Not a timing tool, but a measure of speculative behavior, warning of the risk if and when fear comes back.

Speculation nowadays is not only seen in margin loan numbers. Here’s a non-exhaustive list of recent “investment tools” offered by your friendly broker:

  • Zero-Day Options Tools.
  • Leveraged ETFs to potentially gain 2x or 3x exposure to equity markets.
  • Single-Stock Leveraged ETFs allowing retail traders to gain 2x or 3x exposure to specific high-momentum companies.
  • Event Trading tools to amplify bets on specific binary events, such as earnings reports or Fed interest rate decisions, or just about anything.

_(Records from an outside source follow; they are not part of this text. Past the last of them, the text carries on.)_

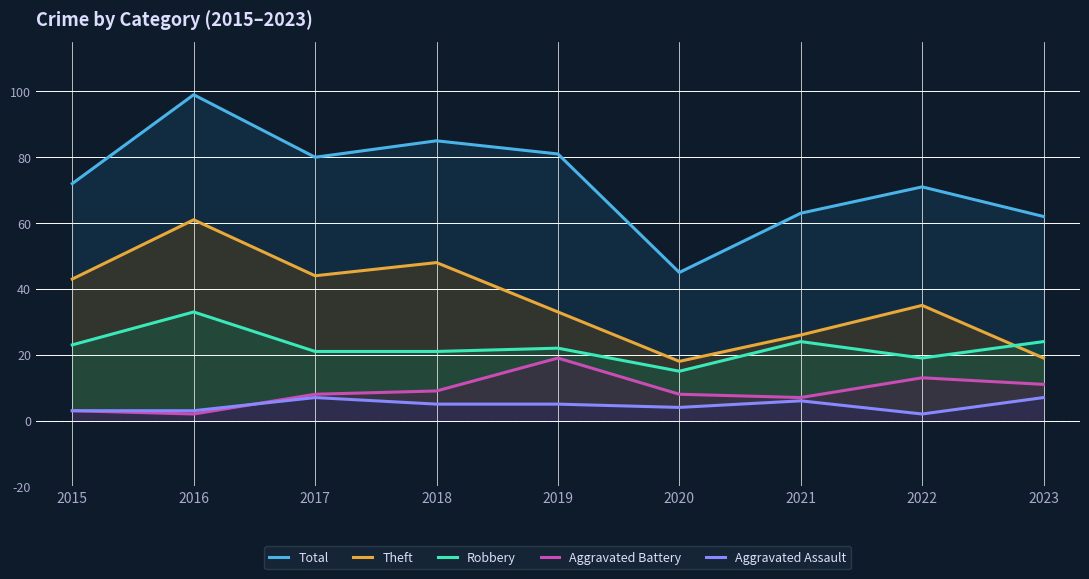

Which category has the highest value across all series?

2016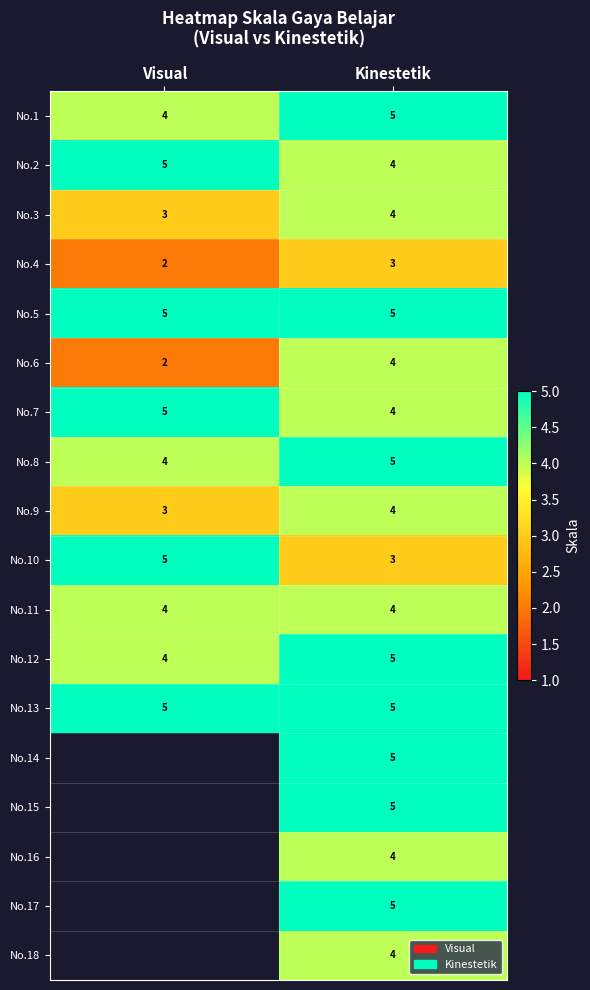

At how many categories does at least one series exceed 3?

2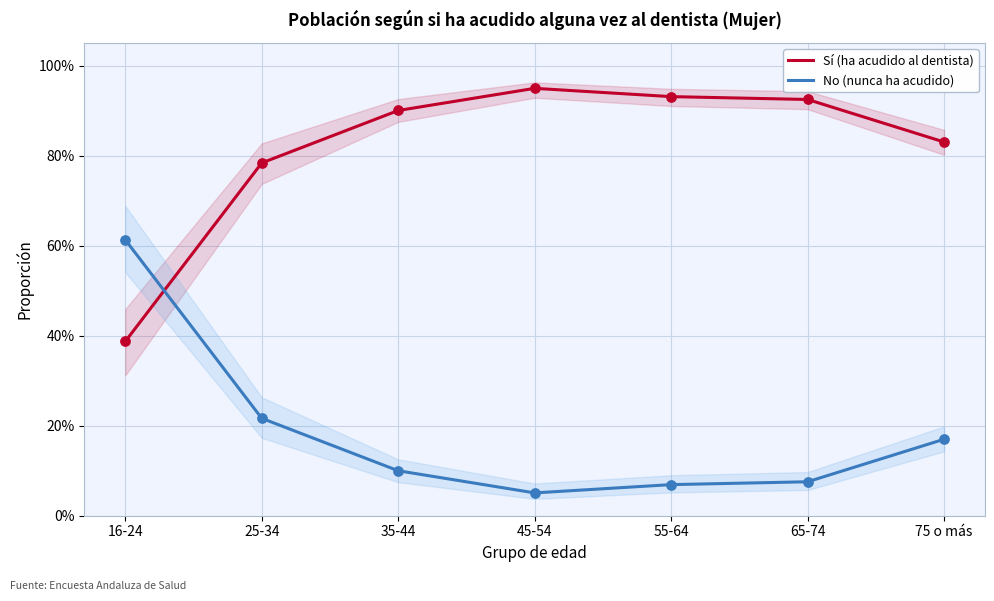

Which series contains the highest Y value?

Sí (ha acudido al dentista)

During his confirmation hearing last week, Kevin Warsh explicitly criticized QE as a policy that fuels asset price inflation and benefits wealthy asset holders while distorting market signals.

He advocated for a “radical” reduction of the Fed’s $6.7 trillion balance sheet, stating that the central bank’s massive footprint in the bond market distorts financial conditions and creates “market noise” that confuses investors.

He said that the Fed’s communications encourage market participants to over-rely on central bank promises rather than real economic data.

In effect, he wants a radical reduction in liquidity and the elimination of the “Fed put”, both encouraging speculative behavior. FOMC meetings will get lively.